AVAILABLE RECORDS →
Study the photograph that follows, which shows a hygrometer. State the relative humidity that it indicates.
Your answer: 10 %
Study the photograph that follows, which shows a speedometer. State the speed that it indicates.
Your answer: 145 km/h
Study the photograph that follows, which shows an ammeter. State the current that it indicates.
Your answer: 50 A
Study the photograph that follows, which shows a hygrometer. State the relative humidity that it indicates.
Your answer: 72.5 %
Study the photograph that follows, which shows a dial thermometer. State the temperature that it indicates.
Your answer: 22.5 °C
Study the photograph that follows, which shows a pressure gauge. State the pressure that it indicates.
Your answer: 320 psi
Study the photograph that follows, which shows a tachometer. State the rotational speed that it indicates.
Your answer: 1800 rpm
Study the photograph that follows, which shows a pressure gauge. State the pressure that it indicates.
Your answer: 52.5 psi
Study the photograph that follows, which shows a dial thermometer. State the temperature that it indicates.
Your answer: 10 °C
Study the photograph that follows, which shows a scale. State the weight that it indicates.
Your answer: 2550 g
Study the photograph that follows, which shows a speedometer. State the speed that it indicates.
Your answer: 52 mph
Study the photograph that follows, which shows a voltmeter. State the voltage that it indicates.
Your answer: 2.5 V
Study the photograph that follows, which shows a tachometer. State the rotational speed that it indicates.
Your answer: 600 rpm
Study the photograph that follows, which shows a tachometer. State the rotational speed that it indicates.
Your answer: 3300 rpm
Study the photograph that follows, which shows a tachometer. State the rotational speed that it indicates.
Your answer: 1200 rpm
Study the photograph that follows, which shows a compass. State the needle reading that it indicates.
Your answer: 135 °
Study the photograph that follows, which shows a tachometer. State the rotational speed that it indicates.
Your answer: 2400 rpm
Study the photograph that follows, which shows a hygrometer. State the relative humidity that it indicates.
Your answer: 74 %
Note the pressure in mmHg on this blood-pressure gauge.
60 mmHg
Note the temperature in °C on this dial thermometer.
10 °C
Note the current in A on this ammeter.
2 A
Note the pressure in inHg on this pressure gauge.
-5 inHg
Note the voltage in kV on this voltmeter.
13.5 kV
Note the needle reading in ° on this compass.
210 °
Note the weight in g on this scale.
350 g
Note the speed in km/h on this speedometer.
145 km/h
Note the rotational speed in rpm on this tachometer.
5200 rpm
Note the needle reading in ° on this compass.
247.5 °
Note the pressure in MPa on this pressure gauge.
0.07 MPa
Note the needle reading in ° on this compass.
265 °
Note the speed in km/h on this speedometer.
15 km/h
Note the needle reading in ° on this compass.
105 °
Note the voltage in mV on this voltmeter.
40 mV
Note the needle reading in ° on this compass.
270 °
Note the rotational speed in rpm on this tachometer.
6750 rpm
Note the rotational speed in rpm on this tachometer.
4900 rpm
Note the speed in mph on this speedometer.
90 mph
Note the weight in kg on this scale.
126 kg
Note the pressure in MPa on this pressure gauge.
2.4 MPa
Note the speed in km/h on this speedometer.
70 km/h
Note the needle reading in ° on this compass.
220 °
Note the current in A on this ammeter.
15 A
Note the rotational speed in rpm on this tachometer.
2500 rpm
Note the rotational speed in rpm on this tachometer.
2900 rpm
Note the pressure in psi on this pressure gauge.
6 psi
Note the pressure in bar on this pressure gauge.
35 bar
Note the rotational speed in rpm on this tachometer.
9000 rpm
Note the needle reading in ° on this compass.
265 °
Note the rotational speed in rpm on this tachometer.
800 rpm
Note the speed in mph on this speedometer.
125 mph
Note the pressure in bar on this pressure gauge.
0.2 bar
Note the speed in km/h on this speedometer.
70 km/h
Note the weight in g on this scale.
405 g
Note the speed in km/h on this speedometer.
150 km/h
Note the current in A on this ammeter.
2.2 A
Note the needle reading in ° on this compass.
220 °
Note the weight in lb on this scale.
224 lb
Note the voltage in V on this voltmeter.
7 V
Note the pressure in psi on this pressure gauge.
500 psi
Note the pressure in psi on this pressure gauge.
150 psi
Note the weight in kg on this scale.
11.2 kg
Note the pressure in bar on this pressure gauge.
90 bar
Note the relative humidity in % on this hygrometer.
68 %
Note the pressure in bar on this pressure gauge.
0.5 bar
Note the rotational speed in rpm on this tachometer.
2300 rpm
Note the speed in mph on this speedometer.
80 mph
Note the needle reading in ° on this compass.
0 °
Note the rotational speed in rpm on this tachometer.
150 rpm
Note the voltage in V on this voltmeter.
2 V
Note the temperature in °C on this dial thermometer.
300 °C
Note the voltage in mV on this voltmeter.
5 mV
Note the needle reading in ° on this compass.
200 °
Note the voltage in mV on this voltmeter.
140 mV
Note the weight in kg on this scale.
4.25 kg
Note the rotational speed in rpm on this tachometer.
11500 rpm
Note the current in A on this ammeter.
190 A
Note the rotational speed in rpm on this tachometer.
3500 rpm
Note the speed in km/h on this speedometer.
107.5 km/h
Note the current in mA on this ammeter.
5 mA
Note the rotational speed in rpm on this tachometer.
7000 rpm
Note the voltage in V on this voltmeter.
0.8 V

DIRECTIVE →
Convert all of the records above into a two-column CSV with the header columns "prompt" and "reading", one row per record. Put each record's text and its answer in a single quoted field each, with any line breaks replaced by spaces.

TASK RESPONSE →
prompt,reading
"Study the photograph that follows, which shows a hygrometer. State the relative humidity that it indicates. Your answer:","10 %"
"Study the photograph that follows, which shows a speedometer. State the speed that it indicates. Your answer:","145 km/h"
"Study the photograph that follows, which shows an ammeter. State the current that it indicates. Your answer:","50 A"
"Study the photograph that follows, which shows a hygrometer. State the relative humidity that it indicates. Your answer:","72.5 %"
"Study the photograph that follows, which shows a dial thermometer. State the temperature that it indicates. Your answer:","22.5 °C"
"Study the photograph that follows, which shows a pressure gauge. State the pressure that it indicates. Your answer:","320 psi"
"Study the photograph that follows, which shows a tachometer. State the rotational speed that it indicates. Your answer:","1800 rpm"
"Study the photograph that follows, which shows a pressure gauge. State the pressure that it indicates. Your answer:","52.5 psi"
"Study the photograph that follows, which shows a dial thermometer. State the temperature that it indicates. Your answer:","10 °C"
"Study the photograph that follows, which shows a scale. State the weight that it indicates. Your answer:","2550 g"
"Study the photograph that follows, which shows a speedometer. State the speed that it indicates. Your answer:","52 mph"
"Study the photograph that follows, which shows a voltmeter. State the voltage that it indicates. Your answer:","2.5 V"
"Study the photograph that follows, which shows a tachometer. State the rotational speed that it indicates. Your answer:","600 rpm"
"Study the photograph that follows, which shows a tachometer. State the rotational speed that it indicates. Your answer:","3300 rpm"
"Study the photograph that follows, which shows a tachometer. State the rotational speed that it indicates. Your answer:","1200 rpm"
"Study the photograph that follows, which shows a compass. State the needle reading that it indicates. Your answer:","135 °"
"Study the photograph that follows, which shows a tachometer. State the rotational speed that it indicates. Your answer:","2400 rpm"
"Study the photograph that follows, which shows a hygrometer. State the relative humidity that it indicates. Your answer:","74 %"
"Note the pressure in mmHg on this blood-pressure gauge.","60 mmHg"
"Note the temperature in °C on this dial thermometer.","10 °C"
"Note the current in A on this ammeter.","2 A"
"Note the pressure in inHg on this pressure gauge.","-5 inHg"
"Note the voltage in kV on this voltmeter.","13.5 kV"
"Note the needle reading in ° on this compass.","210 °"
"Note the weight in g on this scale.","350 g"
"Note the speed in km/h on this speedometer.","145 km/h"
"Note the rotational speed in rpm on this tachometer.","5200 rpm"
"Note the needle reading in ° on this compass.","247.5 °"
"Note the pressure in MPa on this pressure gauge.","0.07 MPa"
"Note the needle reading in ° on this compass.","265 °"
"Note the speed in km/h on this speedometer.","15 km/h"
"Note the needle reading in ° on this compass.","105 °"
"Note the voltage in mV on this voltmeter.","40 mV"
"Note the needle reading in ° on this compass.","270 °"
"Note the rotational speed in rpm on this tachometer.","6750 rpm"
"Note the rotational speed in rpm on this tachometer.","4900 rpm"
"Note the speed in mph on this speedometer.","90 mph"
"Note the weight in kg on this scale.","126 kg"
"Note the pressure in MPa on this pressure gauge.","2.4 MPa"
"Note the speed in km/h on this speedometer.","70 km/h"
"Note the needle reading in ° on this compass.","220 °"
"Note the current in A on this ammeter.","15 A"
"Note the rotational speed in rpm on this tachometer.","2500 rpm"
"Note the rotational speed in rpm on this tachometer.","2900 rpm"
"Note the pressure in psi on this pressure gauge.","6 psi"
"Note the pressure in bar on this pressure gauge.","35 bar"
"Note the rotational speed in rpm on this tachometer.","9000 rpm"
"Note the needle reading in ° on this compass.","265 °"
"Note the rotational speed in rpm on this tachometer.","800 rpm"
"Note the speed in mph on this speedometer.","125 mph"
"Note the pressure in bar on this pressure gauge.","0.2 bar"
"Note the speed in km/h on this speedometer.","70 km/h"
"Note the weight in g on this scale.","405 g"
"Note the speed in km/h on this speedometer.","150 km/h"
"Note the current in A on this ammeter.","2.2 A"
"Note the needle reading in ° on this compass.","220 °"
"Note the weight in lb on this scale.","224 lb"
"Note the voltage in V on this voltmeter.","7 V"
"Note the pressure in psi on this pressure gauge.","500 psi"
"Note the pressure in psi on this pressure gauge.","150 psi"
"Note the weight in kg on this scale.","11.2 kg"
"Note the pressure in bar on this pressure gauge.","90 bar"
"Note the relative humidity in % on this hygrometer.","68 %"
"Note the pressure in bar on this pressure gauge.","0.5 bar"
"Note the rotational speed in rpm on this tachometer.","2300 rpm"
"Note the speed in mph on this speedometer.","80 mph"
"Note the needle reading in ° on this compass.","0 °"
"Note the rotational speed in rpm on this tachometer.","150 rpm"
"Note the voltage in V on this voltmeter.","2 V"
"Note the temperature in °C on this dial thermometer.","300 °C"
"Note the voltage in mV on this voltmeter.","5 mV"
"Note the needle reading in ° on this compass.","200 °"
"Note the voltage in mV on this voltmeter.","140 mV"
"Note the weight in kg on this scale.","4.25 kg"
"Note the rotational speed in rpm on this tachometer.","11500 rpm"
"Note the current in A on this ammeter.","190 A"
"Note the rotational speed in rpm on this tachometer.","3500 rpm"
"Note the speed in km/h on this speedometer.","107.5 km/h"
"Note the current in mA on this ammeter.","5 mA"
"Note the rotational speed in rpm on this tachometer.","7000 rpm"
"Note the voltage in V on this voltmeter.","0.8 V"